Work to do -
Which of the lines below contain the word "family"? Report each of those lines in full.

<<<<

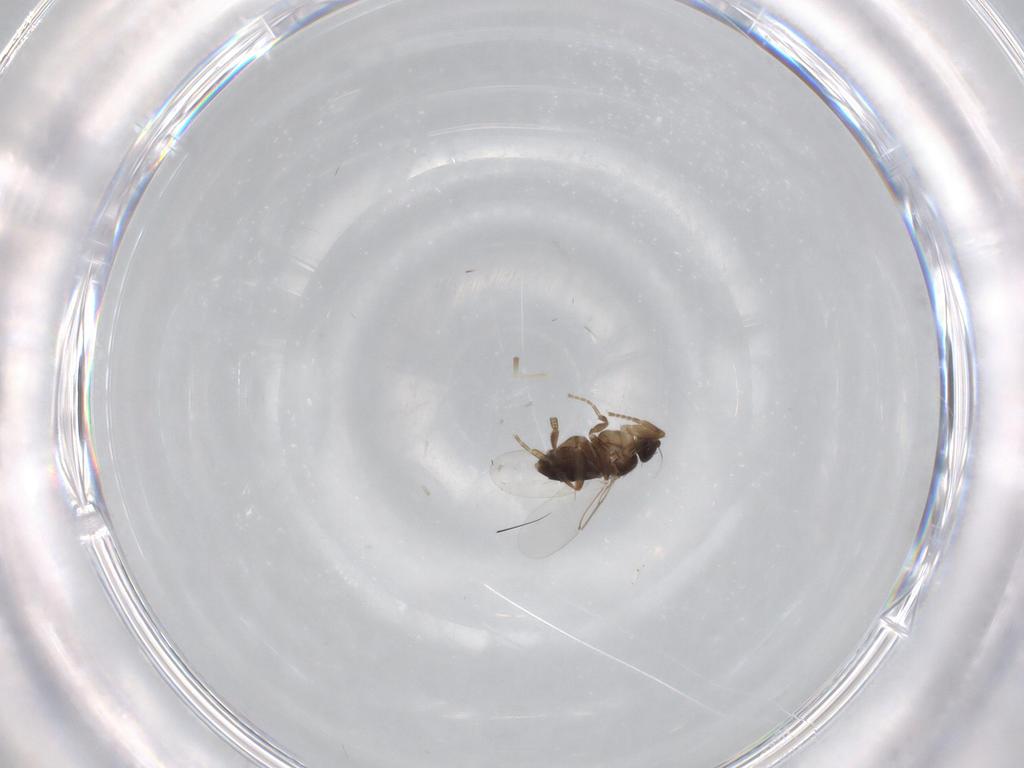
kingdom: Animalia
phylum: Arthropoda
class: Insecta
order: Diptera
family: Phoridae
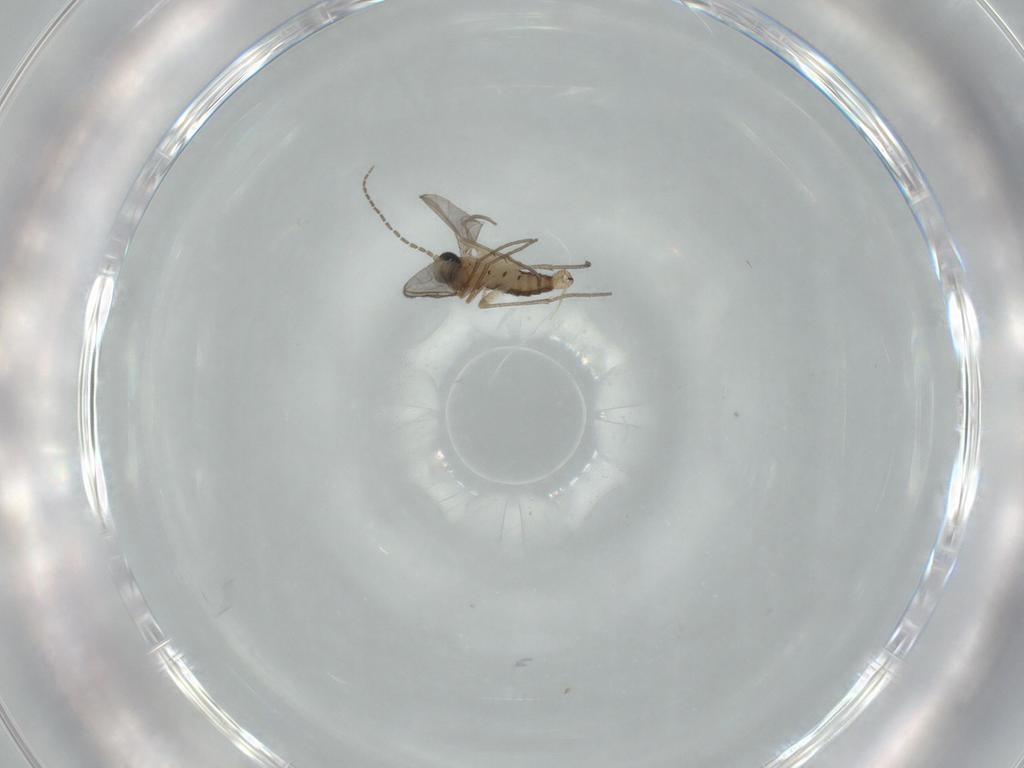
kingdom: Animalia
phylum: Arthropoda
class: Insecta
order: Diptera
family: Sciaridae
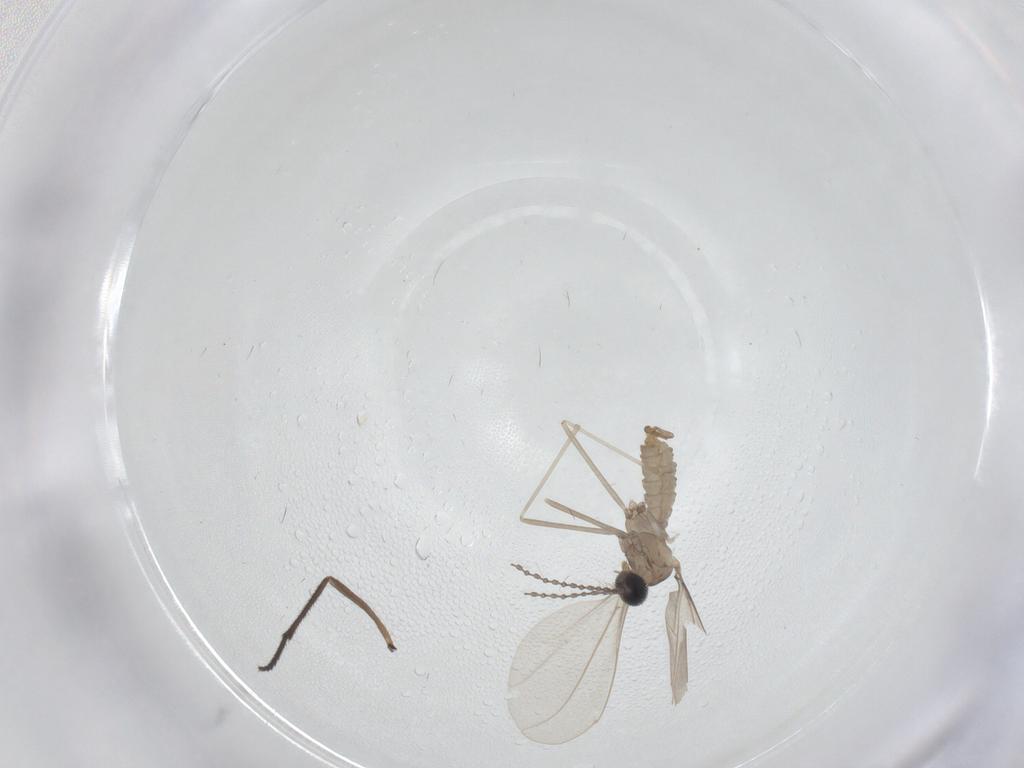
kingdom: Animalia
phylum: Arthropoda
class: Insecta
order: Diptera
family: Cecidomyiidae
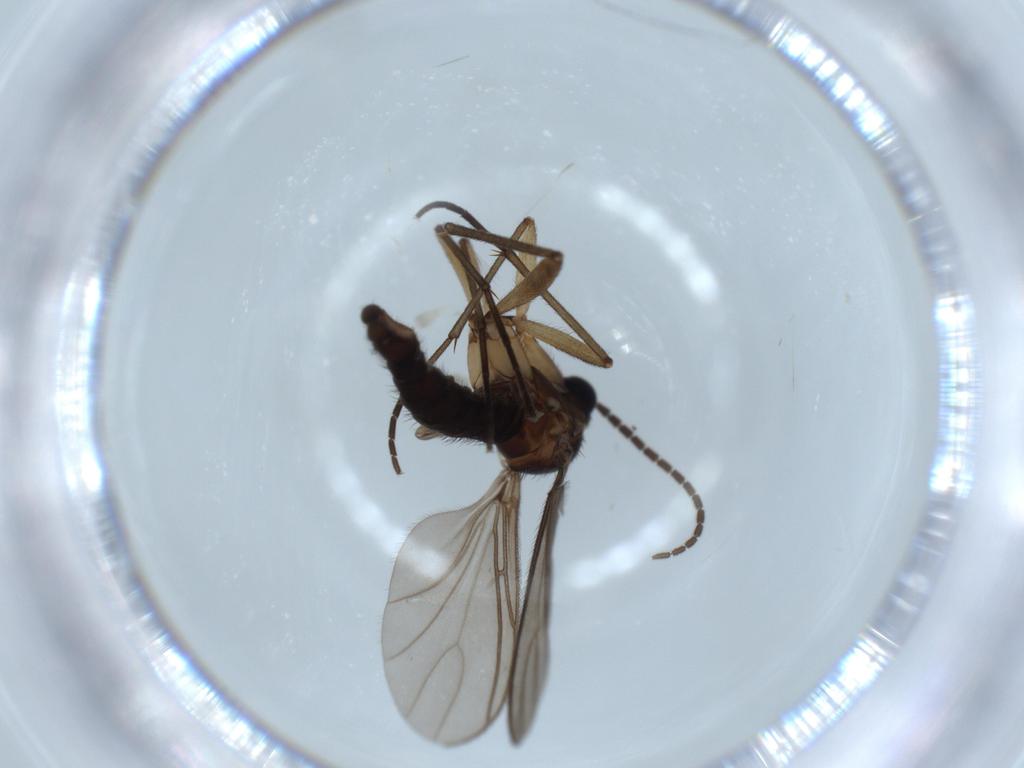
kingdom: Animalia
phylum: Arthropoda
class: Insecta
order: Diptera
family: Sciaridae
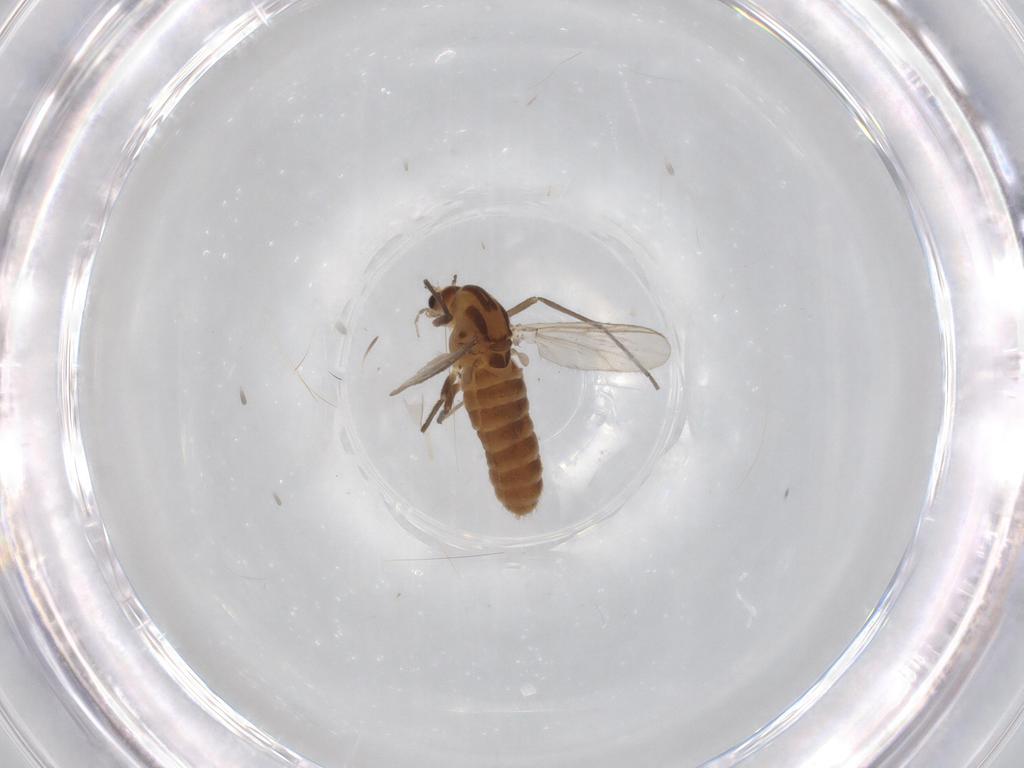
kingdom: Animalia
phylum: Arthropoda
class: Insecta
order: Diptera
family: Chironomidae
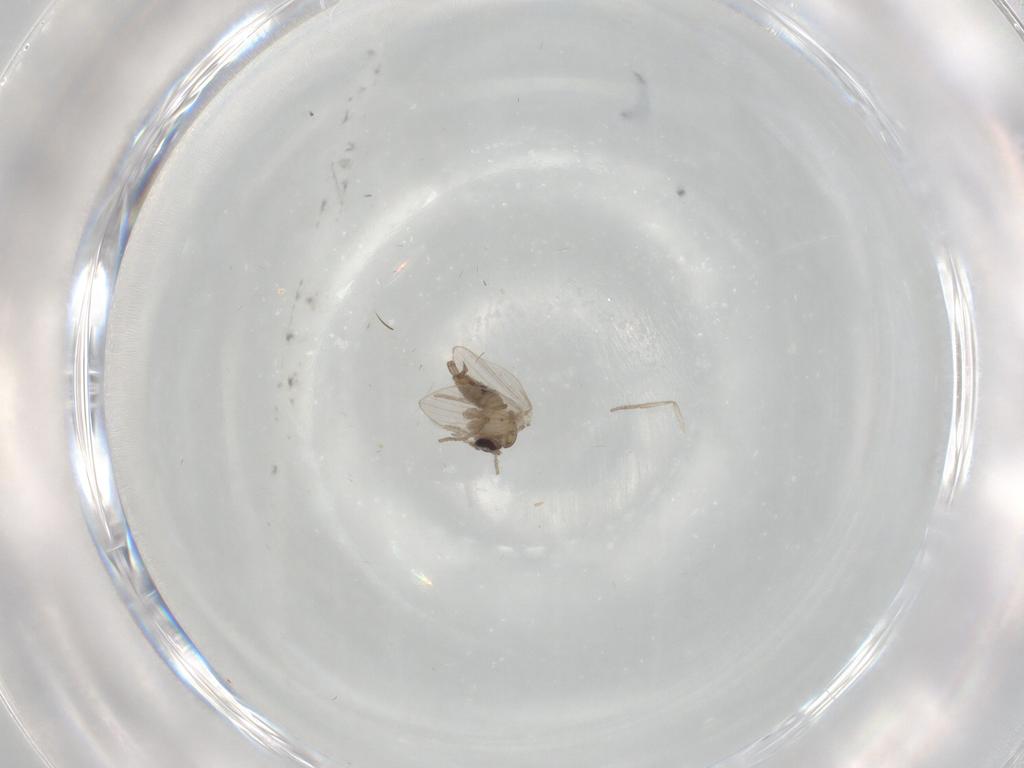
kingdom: Animalia
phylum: Arthropoda
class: Insecta
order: Diptera
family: Psychodidae
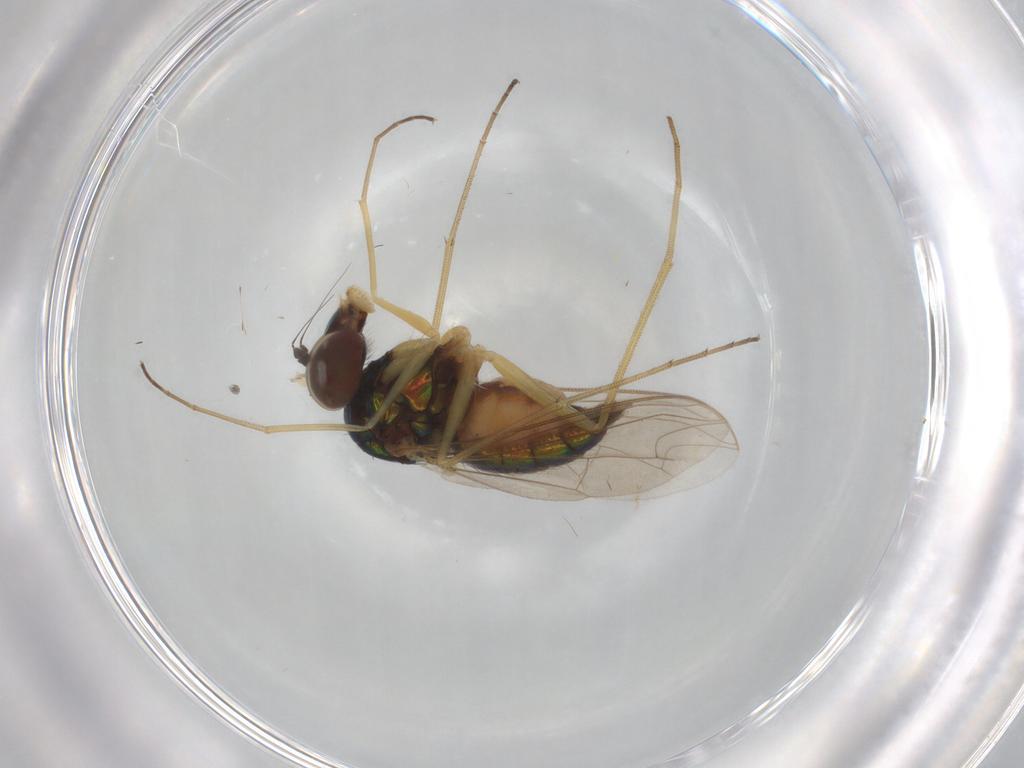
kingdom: Animalia
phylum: Arthropoda
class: Insecta
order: Diptera
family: Dolichopodidae
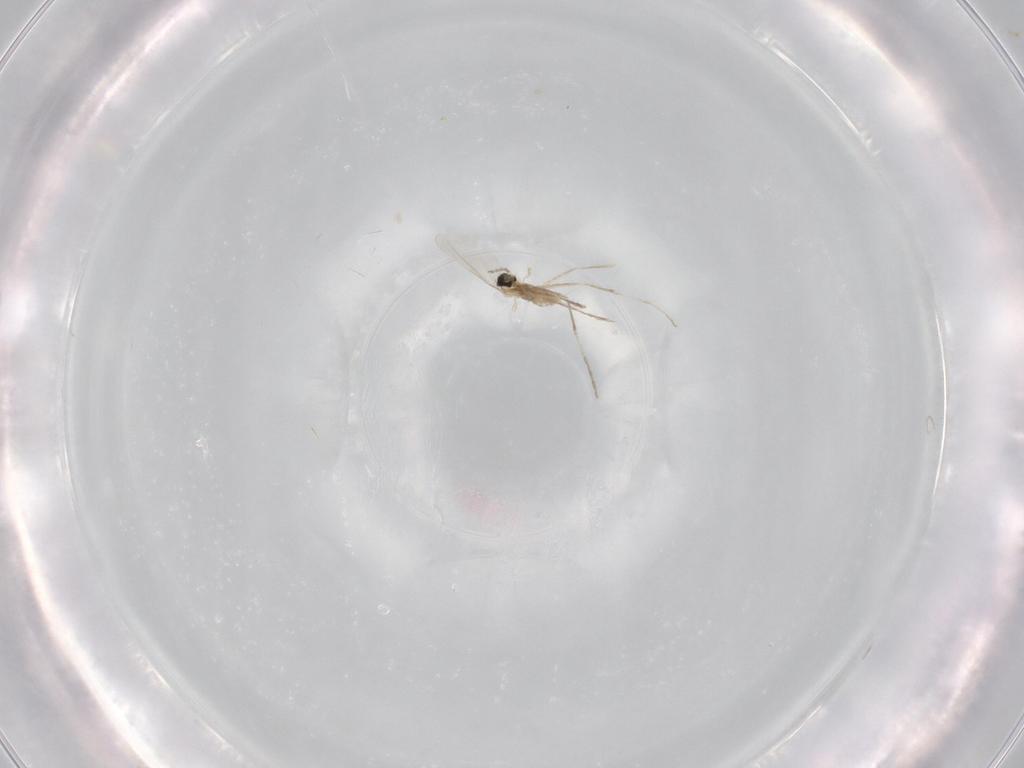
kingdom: Animalia
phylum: Arthropoda
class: Insecta
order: Diptera
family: Cecidomyiidae
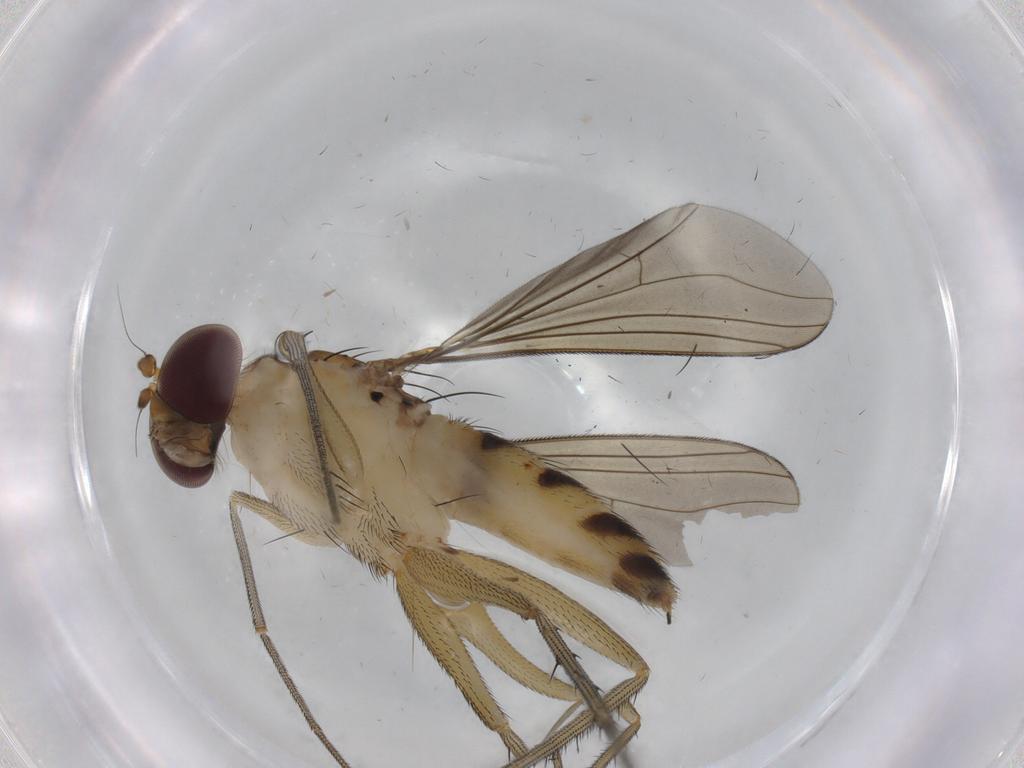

>>>>

Response to the task -
family: Phoridae
family: Sciaridae
family: Cecidomyiidae
family: Sciaridae
family: Chironomidae
family: Psychodidae
family: Dolichopodidae
family: Cecidomyiidae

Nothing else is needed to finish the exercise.